Tempo 30 in München: Streit kommt in Fahrt
Referent Blume-Beyerle hat seinen Plan zum Langsamfahren nicht mit Oberbürgermeister Christian Ude abgesprochen. Am Dienstag kommt das Streitthema in den Stadtrat
München - Wenn Montagfrüh die elf Stadtminister zur wöchentlichen Referentenrunde bei OB Christian Ude zusammenkommen, dann geht’s rund. Denn während Ude in Lausanne als Strahlemann für Olympia 2018 geworben hatte, ließ sein KVR-Chef Wilfried Blume-Beyerle im Alleingang zuhause einen Kracher los: Er wolle Tempo 30 auf allen Münchner Straßen – wo dies möglich ist (AZ berichtete). Ude ist in Fahrt. Und schickte zum Wochenende dem parteilosen KVR-Chef einen schriftlichen Rüffel.
Eigentlich sind Udes Regierungsregeln seit 18 Jahren unmissverständlich. Das hat er auch Blume-Beyerle unverblümt geschrieben, wie Ude der AZ bestätigt: „Ich habe daran erinnert, dass gerade diskussionswürdige Vorlagen in der Referentenrunde angekündigt werden sollen.“ Für Ude ein absolutes Muss. Er will damit über brisante Papiere informiert werden und sie nötigenfalls aus dem Verkehr ziehen – bevor es Ärger gibt. Dass es einen solchen beim Tempo 30-Blitzstart geben musste, hätte klar sein müssen.
„Ich fand das nicht optimal“, sagte Ude der AZ. Ob er sehr angefressen ist? „Schreiben Sie lieber, ich bin wie im englischen Königshaus not amused.“
Ude weiß, was der KVR-Plan für Ärger bringen kann.
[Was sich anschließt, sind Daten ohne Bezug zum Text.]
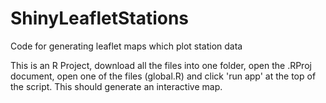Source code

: # ShinyLeafletStations
Code for generating leaflet maps which plot station data

This is an R Project, download all the files into one folder, open the .RProj document, open one of the files (global.R)
and click 'run app' at the top of the script. This should generate an interactive map. 


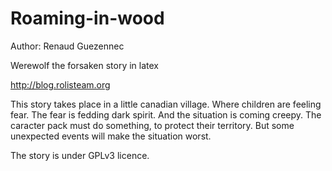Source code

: Roaming-in-wood
===============

Author: Renaud Guezennec

Werewolf the forsaken story in latex

http://blog.rolisteam.org

This story takes place in a little canadian village. Where children are feeling fear. The fear is fedding dark spirit. 
And the situation is coming creepy. The caracter pack must do something, to protect their territory. 
But some unexpected events will make the situation worst. 




The story is under GPLv3 licence.
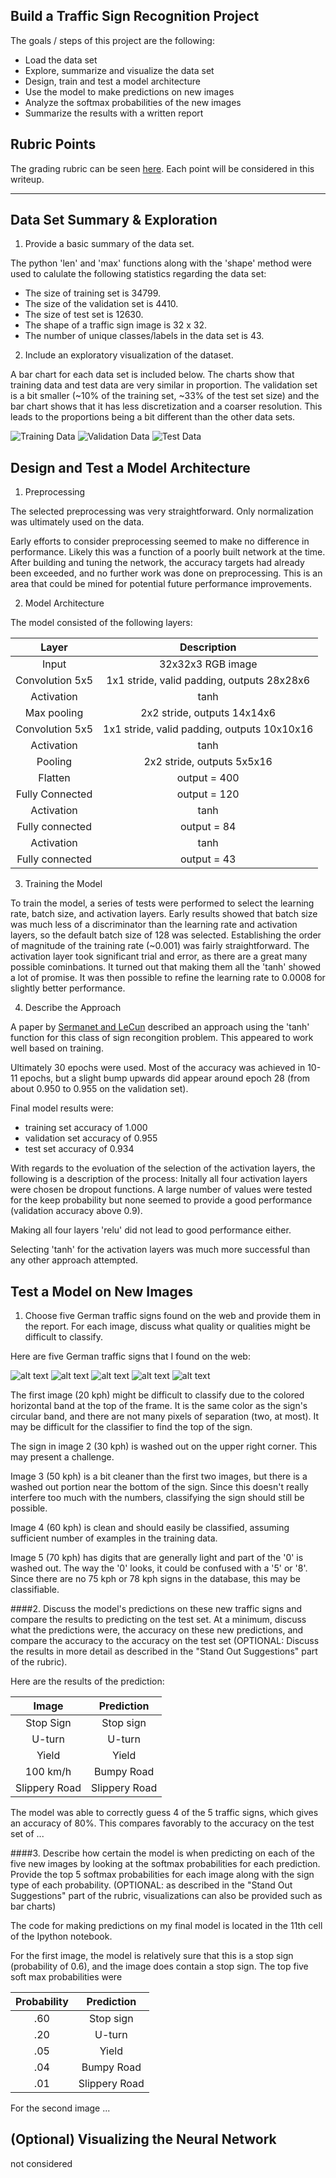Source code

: ## Build a Traffic Sign Recognition Project

The goals / steps of this project are the following:
* Load the data set 
* Explore, summarize and visualize the data set
* Design, train and test a model architecture
* Use the model to make predictions on new images
* Analyze the softmax probabilities of the new images
* Summarize the results with a written report


[//]: # (Image References)

[image1]: ./writeup_images/bar_training_data.png "Training Data Visualizaton"
[image2]: ./writeup_images/bar_validation_data.png "Validation Data Visualizaton"
[image3]: ./writeup_images/bar_test_data.png "Test Data Visualizaton"
[image4]: ./Sign_images/speed20.png "Traffic Sign 1"
[image5]: ./Sign_images/speed30.png "Traffic Sign 2"
[image6]: ./Sign_images/speed50.png "Traffic Sign 3"
[image7]: ./Sign_images/speed60.png "Traffic Sign 4"
[image8]: ./Sign_images/speed70.png "Traffic Sign 5"
[image9]: ./writeup_images/im1_softmax.png "Sign 1 Softmax Probabilities"
[image10]: ./writeup_images/im2_softmax.png "Sign 2 Softmax Probabilities"
[image11]: ./writeup_images/im3_softmax.png "Sign 3 Softmax Probabilities"
[image12]: ./writeup_images/im4_softmax.png "Sign 4 Softmax Probabilities"
[image13]: ./writeup_images/im5_softmax.png "Sign 5 Softmax Probabilities"

## Rubric Points

The grading rubric can be seen [here](https://review.udacity.com/#!/rubrics/481/view). Each point will be considered in this writeup.

---

## Data Set Summary & Exploration

1. Provide a basic summary of the data set.

The python 'len' and 'max' functions along with the 'shape' method were used to calulate the following statistics regarding the data set:

* The size of training set is 34799.
* The size of the validation set is 4410.
* The size of test set is 12630.
* The shape of a traffic sign image is 32 x 32.
* The number of unique classes/labels in the data set is 43.

2. Include an exploratory visualization of the dataset.

A bar chart for each data set is included below. The charts show that training data and test data are very similar in proportion. The validation set is a bit smaller (~10% of the training set, ~33% of the test set size) and the bar chart shows that it has less discretization and a coarser resolution. This leads to the proportions being a bit different than the other data sets. 

![Training Data][image1]
![Validation Data][image2]
![Test Data][image3]

## Design and Test a Model Architecture

1. Preprocessing

The selected preprocessing was very straightforward. Only normalization was ultimately used on the data. 

Early efforts to consider preprocessing seemed to make no difference in performance. Likely this was a function of a poorly built network at the time. After building and tuning the network, the accuracy targets had already been exceeded, and no further work was done on preprocessing. This is an area that could be mined for potential future performance improvements. 

2. Model Architecture

The model consisted of the following layers:

| Layer         		|     Description	        					| 
|:---------------------:|:---------------------------------------------:| 
| Input         		| 32x32x3 RGB image   							| 
| Convolution 5x5     	| 1x1 stride, valid padding, outputs 28x28x6 	|
| Activation			| tanh											|
| Max pooling	      	| 2x2 stride,  outputs 14x14x6 				 	|
| Convolution 5x5	    | 1x1 stride, valid padding, outputs 10x10x16 	|
| Activation			| tanh											|
| Pooling				| 2x2 stride, outputs 5x5x16					|
| Flatten				| output = 400									|
| Fully Connected 		| output = 120									|
| Activation 		 	| tanh											|
| Fully connected		| output = 84									|
| Activation 		 	| tanh											|
| Fully connected		| output = 43 									|


3. Training the Model 

To train the model, a series of tests were performed to select the learning rate, batch size, and activation layers. Early results showed that batch size was much less of a discriminator than the learning rate and activation layers, so the default batch size of 128 was selected. Establishing the order of magnitude of the training rate (~0.001) was fairly straightforward. The activation layer took significant trial and error, as there are a great many possible cominbations. It turned out that making them all the 'tanh' showed a lot of promise. It was then possible to refine the learning rate to 0.0008 for slightly better performance.

4. Describe the Approach  

A paper by [Sermanet and LeCun](http://yann.lecun.com/exdb/publis/pdf/sermanet-ijcnn-11.pdf) described an approach using the 'tanh' function for this class of sign recongition problem. This appeared to work well based on training. 

Ultimately 30 epochs were used. Most of the accuracy was achieved in 10-11 epochs, but a slight bump upwards did appear around epoch 28 (from about 0.950 to 0.955 on the validation set).  

Final model results were:
* training set accuracy of 1.000
* validation set accuracy of 0.955
* test set accuracy of 0.934

With regards to the evoluation of the selection of the activation layers, the following is a description of the process:
Initally all four activation layers were chosen be dropout functions. A large number of values were tested for the keep probability but none seemed to provide a good performance (validation accuracy above 0.9).

Making all four layers 'relu' did not lead to good performance either. 

Selecting 'tanh' for the activation layers was much more successful than any other approach attempted. 
 

## Test a Model on New Images

1. Choose five German traffic signs found on the web and provide them in the report. For each image, discuss what quality or qualities might be difficult to classify.

Here are five German traffic signs that I found on the web:

![alt text][image4] ![alt text][image5] ![alt text][image6] 
![alt text][image7] ![alt text][image8]

The first image (20 kph) might be difficult to classify due to the colored horizontal band at the top of the frame. It is the same color as the sign's circular band, and there are not many pixels of separation (two, at most). It may be difficult for the classifier to find the top of the sign. 

The sign in image 2 (30 kph) is washed out on the upper right corner. This may present a challenge. 

Image 3 (50 kph) is a bit cleaner than the first two images, but there is a washed out portion near the bottom of the sign. Since this doesn't really interfere too much with the numbers, classifying the sign should still be possible. 

Image 4 (60 kph) is clean and should easily be classified, assuming sufficient number of examples in the training data.  

Image 5 (70 kph) has digits that are generally light and part of the '0' is washed out. The way the '0' looks, it could be confused with a '5' or '8'. Since there are no 75 kph or 78 kph signs in the database, this may be classifiable. 


####2. Discuss the model's predictions on these new traffic signs and compare the results to predicting on the test set. At a minimum, discuss what the predictions were, the accuracy on these new predictions, and compare the accuracy to the accuracy on the test set (OPTIONAL: Discuss the results in more detail as described in the "Stand Out Suggestions" part of the rubric).

Here are the results of the prediction:

| Image			        |     Prediction	        					| 
|:---------------------:|:---------------------------------------------:| 
| Stop Sign      		| Stop sign   									| 
| U-turn     			| U-turn 										|
| Yield					| Yield											|
| 100 km/h	      		| Bumpy Road					 				|
| Slippery Road			| Slippery Road      							|


The model was able to correctly guess 4 of the 5 traffic signs, which gives an accuracy of 80%. This compares favorably to the accuracy on the test set of ...

####3. Describe how certain the model is when predicting on each of the five new images by looking at the softmax probabilities for each prediction. Provide the top 5 softmax probabilities for each image along with the sign type of each probability. (OPTIONAL: as described in the "Stand Out Suggestions" part of the rubric, visualizations can also be provided such as bar charts)

The code for making predictions on my final model is located in the 11th cell of the Ipython notebook.

For the first image, the model is relatively sure that this is a stop sign (probability of 0.6), and the image does contain a stop sign. The top five soft max probabilities were

| Probability         	|     Prediction	        					| 
|:---------------------:|:---------------------------------------------:| 
| .60         			| Stop sign   									| 
| .20     				| U-turn 										|
| .05					| Yield											|
| .04	      			| Bumpy Road					 				|
| .01				    | Slippery Road      							|


For the second image ... 

## (Optional) Visualizing the Neural Network
not considered


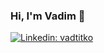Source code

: ### Hi, I'm Vadim 👋

[![Linkedin: vadtitko](https://img.shields.io/badge/-Vadim%20Titko-blue?style=flat-square&logo=Linkedin&logoColor=white&link=https://www.linkedin.com/in/vadtitko/)](https://www.linkedin.com/in/vadtitko/)

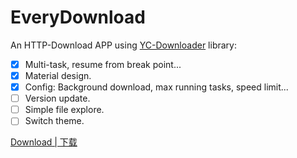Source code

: # EveryDownload

An HTTP-Download APP using [YC-Downloader](https://github.com/SirLYC/YC-Downloader) library: 
- [x] Multi-task, resume from break point...
- [x] Material design.
- [x] Config: Background download, max running tasks, speed limit...
- [ ] Version update.
- [ ] Simple file explore.
- [ ] Switch theme.

[Download | 下载](https://github.com/SirLYC/EveryDownload/tree/master/update)
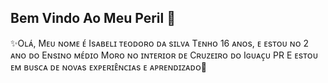 ## Bem Vindo Ao Meu Peril 👋


✨Oʟᴀ́, Mᴇᴜ ɴᴏᴍᴇ ᴇ́ Isᴀʙᴇʟɪ ᴛᴇᴏᴅᴏʀᴏ ᴅᴀ sɪʟᴠᴀ 
Tᴇɴʜᴏ 16 ᴀɴᴏs, ᴇ ᴇsᴛᴏᴜ ɴᴏ 2 ᴀɴᴏ ᴅᴏ Eɴsɪɴᴏ ᴍᴇ́ᴅɪᴏ
Mᴏʀᴏ ɴᴏ ɪɴᴛᴇʀɪᴏʀ ᴅᴇ Cʀᴜᴢᴇɪʀᴏ ᴅᴏ Iɢᴜᴀᴄ̧ᴜ PR
E ᴇsᴛᴏᴜ ᴇᴍ ʙᴜsᴄᴀ ᴅᴇ ɴᴏᴠᴀs ᴇxᴘᴇʀɪᴇ̂ɴᴄɪᴀs ᴇ ᴀᴘʀᴇɴᴅɪᴢᴀᴅᴏ👯 
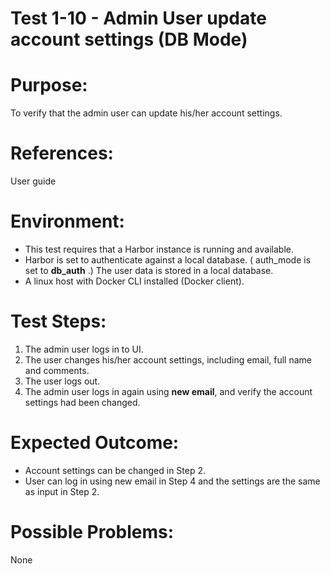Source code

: Test 1-10 - Admin User update account settings (DB Mode)
=======

# Purpose:

To verify that the admin user can update his/her account settings.

# References:
User guide

# Environment:
* This test requires that a Harbor instance is running and available.
* Harbor is set to authenticate against a local database. ( auth_mode is set to **db_auth** .) The user data is stored in a local database.
* A linux host with Docker CLI installed (Docker client).

# Test Steps:

1. The admin user logs in to UI.
2. The user changes his/her account settings, including email, full name and comments.
3. The user logs out.
4. The admin user logs in again using **new email**, and verify the account settings had been changed.

# Expected Outcome:
* Account settings can be changed in Step 2.
* User can log in using new email in Step 4 and the settings are the same as input in Step 2.

# Possible Problems:
None
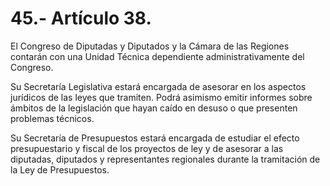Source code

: # 45.- Artículo 38.

El Congreso de Diputadas y Diputados y la Cámara de las Regiones contarán con una Unidad Técnica dependiente administrativamente del Congreso.&#x20;

Su Secretaría Legislativa estará encargada de asesorar en los aspectos jurídicos de las leyes que tramiten. Podrá asimismo emitir informes sobre ámbitos de la legislación que hayan caído en desuso o que presenten problemas técnicos.&#x20;

Su Secretaría de Presupuestos estará encargada de estudiar el efecto presupuestario y fiscal de los proyectos de ley y de asesorar a las diputadas, diputados y representantes regionales durante la tramitación de la Ley de Presupuestos.
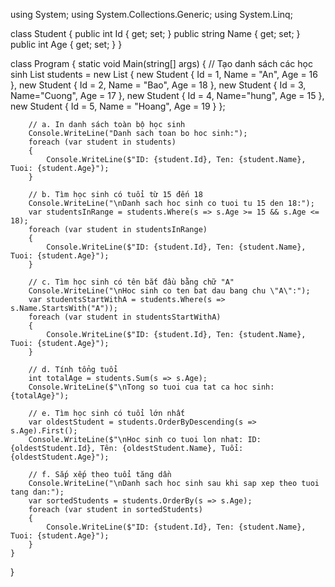 using System;
using System.Collections.Generic;
using System.Linq;

class Student
{
    public int Id { get; set; }
    public string Name { get; set; }
    public int Age { get; set; }
}

class Program
{
    static void Main(string[] args)
    {
        // Tạo danh sách các học sinh
        List<Student> students = new List<Student>
        {
            new Student { Id = 1, Name = "An", Age = 16 },
            new Student { Id = 2, Name = "Bao", Age = 18 },
            new Student { Id = 3, Name="Cuong", Age = 17 },
            new Student { Id = 4,  Name="hung", Age = 15 },
            new Student { Id = 5, Name = "Hoang", Age = 19 }
        };

        // a. In danh sách toàn bộ học sinh
        Console.WriteLine("Danh sach toan bo hoc sinh:");
        foreach (var student in students)
        {
            Console.WriteLine($"ID: {student.Id}, Ten: {student.Name}, Tuoi: {student.Age}");
        }

        // b. Tìm học sinh có tuổi từ 15 đến 18
        Console.WriteLine("\nDanh sach hoc sinh co tuoi tu 15 den 18:");
        var studentsInRange = students.Where(s => s.Age >= 15 && s.Age <= 18);
        foreach (var student in studentsInRange)
        {
            Console.WriteLine($"ID: {student.Id}, Ten: {student.Name}, Tuoi: {student.Age}");
        }

        // c. Tìm học sinh có tên bắt đầu bằng chữ "A"
        Console.WriteLine("\nHoc sinh co ten bat dau bang chu \"A\":");
        var studentsStartWithA = students.Where(s => s.Name.StartsWith("A"));
        foreach (var student in studentsStartWithA)
        {
            Console.WriteLine($"ID: {student.Id}, Ten: {student.Name}, Tuoi: {student.Age}");
        }

        // d. Tính tổng tuổi
        int totalAge = students.Sum(s => s.Age);
        Console.WriteLine($"\nTong so tuoi cua tat ca hoc sinh: {totalAge}");

        // e. Tìm học sinh có tuổi lớn nhất
        var oldestStudent = students.OrderByDescending(s => s.Age).First();
        Console.WriteLine($"\nHoc sinh co tuoi lon nhat: ID: {oldestStudent.Id}, Tên: {oldestStudent.Name}, Tuổi: {oldestStudent.Age}");

        // f. Sắp xếp theo tuổi tăng dần
        Console.WriteLine("\nDanh sach hoc sinh sau khi sap xep theo tuoi tang dan:");
        var sortedStudents = students.OrderBy(s => s.Age);
        foreach (var student in sortedStudents)
        {
            Console.WriteLine($"ID: {student.Id}, Ten: {student.Name}, Tuoi: {student.Age}");
        }
    }
}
Er ist noch gezeichnet von den alten Grabenkämpfen in der Verkehrspolitik. Überdies ist er mit dem Vorstoß in München nicht einverstanden: „Aus Münchner Sicht halte ich das für problematisch.“
Doch damit bugsiert sich Ude in eine problematische Situation: Im Deutschen Städtetag, wo er seit rund zehn Jahren im Präsidium sitzt, hat er diese Idee unterstützt, wie er zugibt: Da forderten kleinere Städte (genauso wie der Beirat des Bundesverkehrsministeriums) eine Umkehrung der Höchstgeschwindigkeit: Tempo 30 solle zur Regelgeschwindigkeit werden, Tempo 50 zur Ausnahme.
„Da stehe ich jetzt blöd da“, gesteht Ude der AZ. Fügt dann aber an: „Die kleineren Städte fangen erst jetzt damit an, Tempo-30-Zonen auszuweisen.“ Da könne das Sinn machen. „Aber in München gilt heute schon auf 80 Prozent der Straßen Tempo 30.“ Da müsse die Stadt „wegen ein paar strittiger Fälle wieder bei Adam und Eva anfangen“.
Er sei mit der Münchner Regelung zufrieden, nach der in problematischen Straßen (wie an Schulen) langsam gefahren werden muss. „Damit kann ich nicht über 5000 andere Städte bevormunden.“
Wie’s jetzt weitergeht? Der Stadtrat hat da nichts zu entscheiden. Das ist Sache des Bundestags und -rats. Deshalb schlägt der KVR-Chef vor: Ude solle beim bayerischen Innenminister vorstellig werden, damit der sich für generelles Tempo 30 einsetzt. Doch Joachim Herrmann (CSU) winkt ab. „Pustekuchen hat er gesagt“, wie Ude gehört hat. Herrmann: „Tempo 30 als generelles Tempolimit innerorts wird von uns nicht unterstützt.“ Deshalb werde er im Bundesrat auch keine Initiative vorantreiben.
Am Dienstag kommt das Thema in den Stadtrat. Die Grünen signalisieren Zustimmung. Doch die Fraktionschefs von SPD und CSU wehren ab. „Wir brauchen keine flächendeckende Tempoänderung in München“, so Alexander Reissl (SPD). „Wir diskutieren über neue Tunnel und den Ausbau des Verkehrsnetzes, da können wir nicht plötzlich das Tempo überall drosseln“, meint Josef Schmid (CSU).
Aktuell gibt es in München 346 Tempo-30-Zonen. Die jüngste ist seit Mai die Altstadt. Die nächsten kommen mit dem künftigen Lärmaktionsplan. Das KVR beruft sich auf eine „Flut“ von Anträgen. Damit könne „fast flächendeckend“ in München Tempo 30 eingeführt werden.